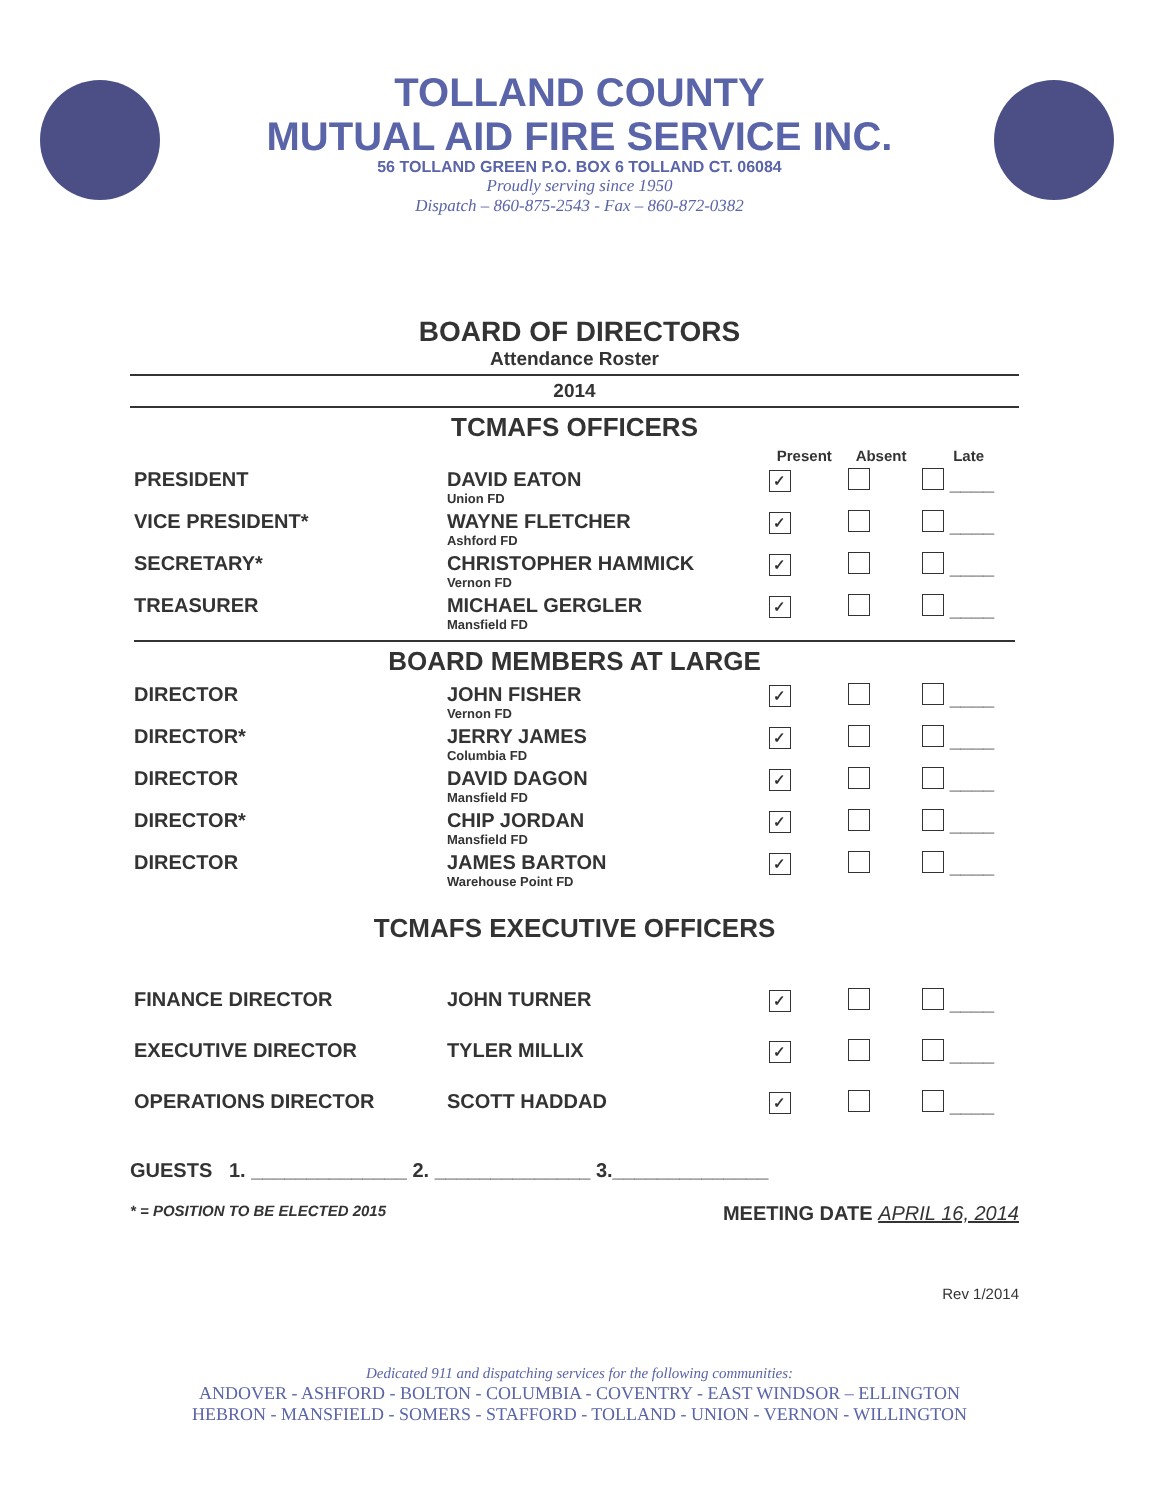TOLLAND COUNTY
MUTUAL AID FIRE SERVICE INC.
56 TOLLAND GREEN P.O. BOX 6 TOLLAND CT. 06084
Proudly serving since 1950
Dispatch – 860-875-2543 - Fax – 860-872-0382
BOARD OF DIRECTORS
Attendance Roster
2014
TCMAFS OFFICERS
| | | Present | Absent | Late |
| --- | --- | --- | --- | --- |
| PRESIDENT | DAVID EATON Union FD | ✓ | | ____ |
| VICE PRESIDENT* | WAYNE FLETCHER Ashford FD | ✓ | | ____ |
| SECRETARY* | CHRISTOPHER HAMMICK Vernon FD | ✓ | | ____ |
| TREASURER | MICHAEL GERGLER Mansfield FD | ✓ | | ____ |
| BOARD MEMBERS AT LARGE | | | | |
| DIRECTOR | JOHN FISHER Vernon FD | ✓ | | ____ |
| DIRECTOR* | JERRY JAMES Columbia FD | ✓ | | ____ |
| DIRECTOR | DAVID DAGON Mansfield FD | ✓ | | ____ |
| DIRECTOR* | CHIP JORDAN Mansfield FD | ✓ | | ____ |
| DIRECTOR | JAMES BARTON Warehouse Point FD | ✓ | | ____ |
| TCMAFS EXECUTIVE OFFICERS | | | | |
| FINANCE DIRECTOR | JOHN TURNER | ✓ | | ____ |
| EXECUTIVE DIRECTOR | TYLER MILLIX | ✓ | | ____ |
| OPERATIONS DIRECTOR | SCOTT HADDAD | ✓ | | ____ |
GUESTS 1. ______________ 2. ______________ 3.______________
* = POSITION TO BE ELECTED 2015 MEETING DATE APRIL 16, 2014
Rev 1/2014
Dedicated 911 and dispatching services for the following communities:
ANDOVER - ASHFORD - BOLTON - COLUMBIA - COVENTRY - EAST WINDSOR – ELLINGTON
HEBRON - MANSFIELD - SOMERS - STAFFORD - TOLLAND - UNION - VERNON - WILLINGTON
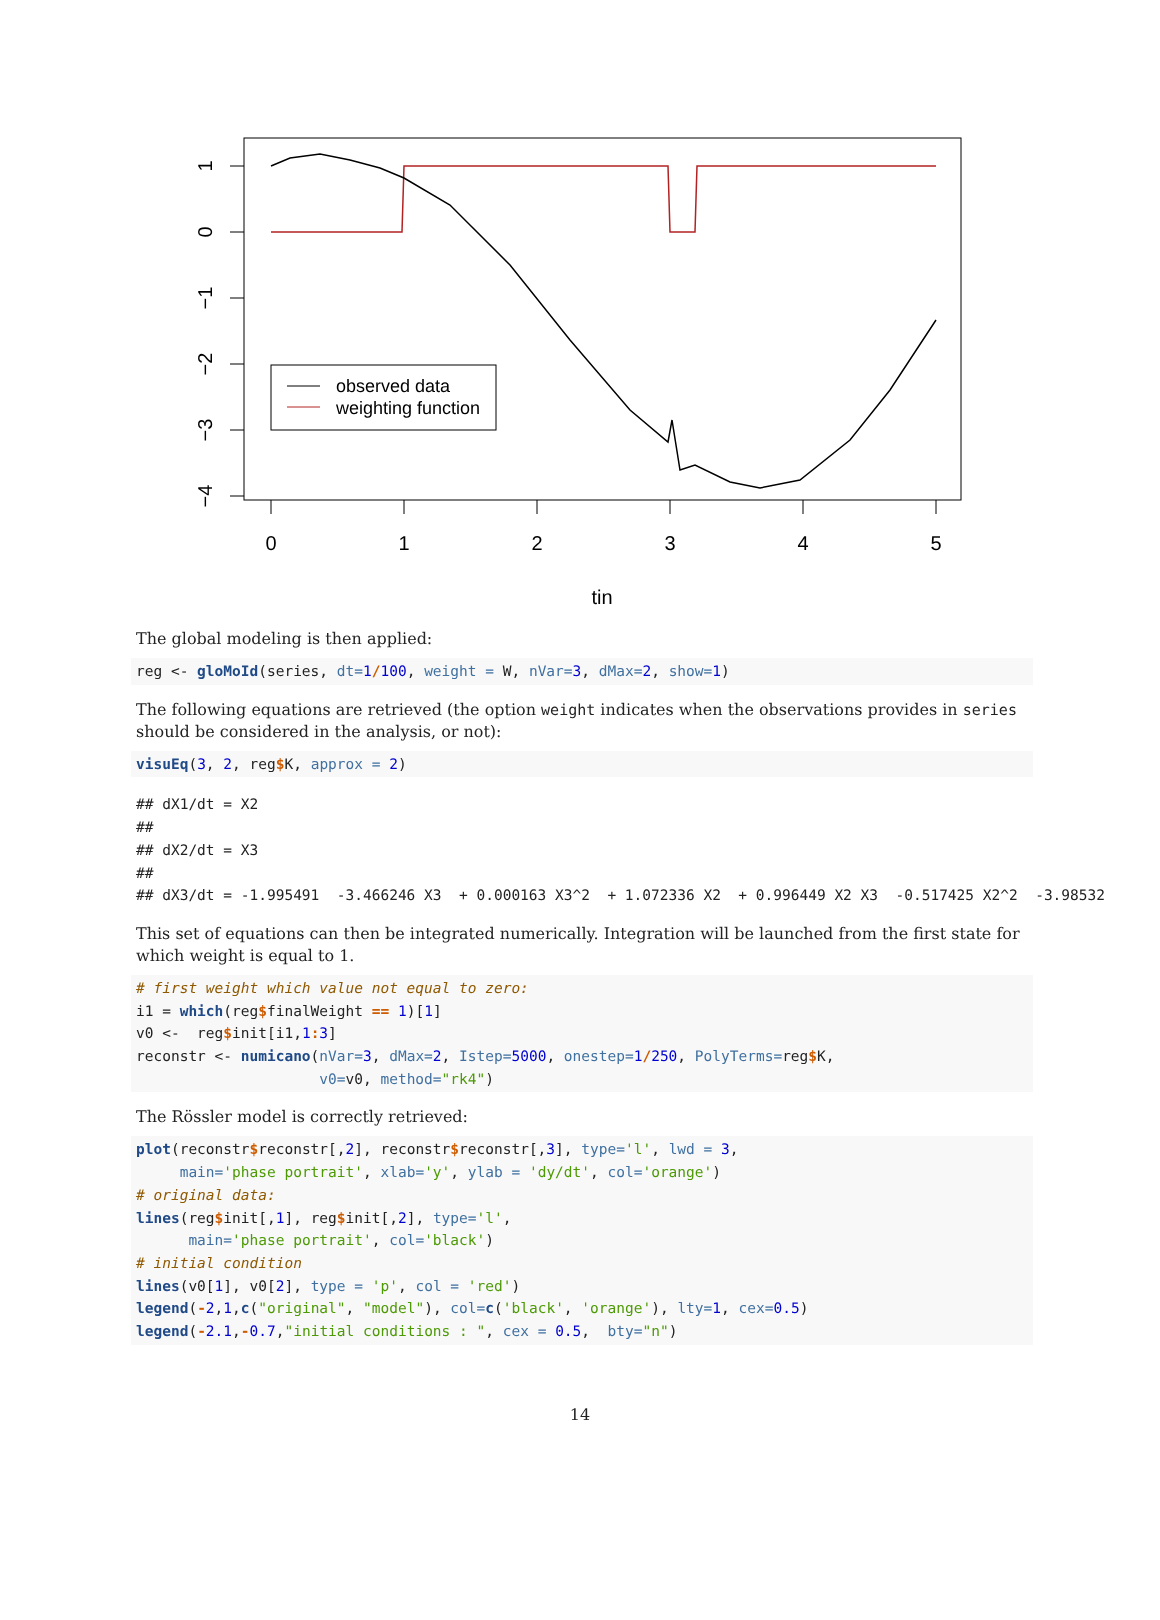0
1
2
3
4
5
tin
1
0
−1
−2
−3
−4
observed data
weighting function
The global modeling is then applied:
reg <- gloMoId(series, dt=1/100, weight = W, nVar=3, dMax=2, show=1)
The following equations are retrieved (the option weight indicates when the observations provides in series should be considered in the analysis, or not):
visuEq(3, 2, reg$K, approx = 2)
## dX1/dt = X2
##
## dX2/dt = X3
##
## dX3/dt = -1.995491  -3.466246 X3  + 0.000163 X3^2  + 1.072336 X2  + 0.996449 X2 X3  -0.517425 X2^2  -3.98532
This set of equations can then be integrated numerically. Integration will be launched from the first state for which weight is equal to 1.
# first weight which value not equal to zero:
i1 = which(reg$finalWeight == 1)[1]
v0 <-  reg$init[i1,1: 3]
reconstr <- numicano(nVar=3, dMax=2, Istep=5000, onestep=1/250, PolyTerms=reg$K,
                     v0=v0, method="rk4")
The Rössler model is correctly retrieved:
plot(reconstr$reconstr[,2], reconstr$reconstr[,3], type='l', lwd = 3,
     main='phase portrait', xlab='y', ylab = 'dy/dt', col='orange')
# original data:
lines(reg$init[,1], reg$init[,2], type='l',
      main='phase portrait', col='black')
# initial condition
lines(v0[1], v0[2], type = 'p', col = 'red')
legend(-2,1,c("original", "model"), col=c('black', 'orange'), lty=1, cex=0.5)
legend(-2.1,-0.7,"initial conditions : ", cex = 0.5,  bty="n")
14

····················

*Task instructions*:
Return, in full, every line of these entries that holds "equations".

*Solution below*:
The following equations are retrieved (the option weight indicates when the observations provides in series should be considered in the analysis, or not):
This set of equations can then be integrated numerically. Integration will be launched from the first state for which weight is equal to 1.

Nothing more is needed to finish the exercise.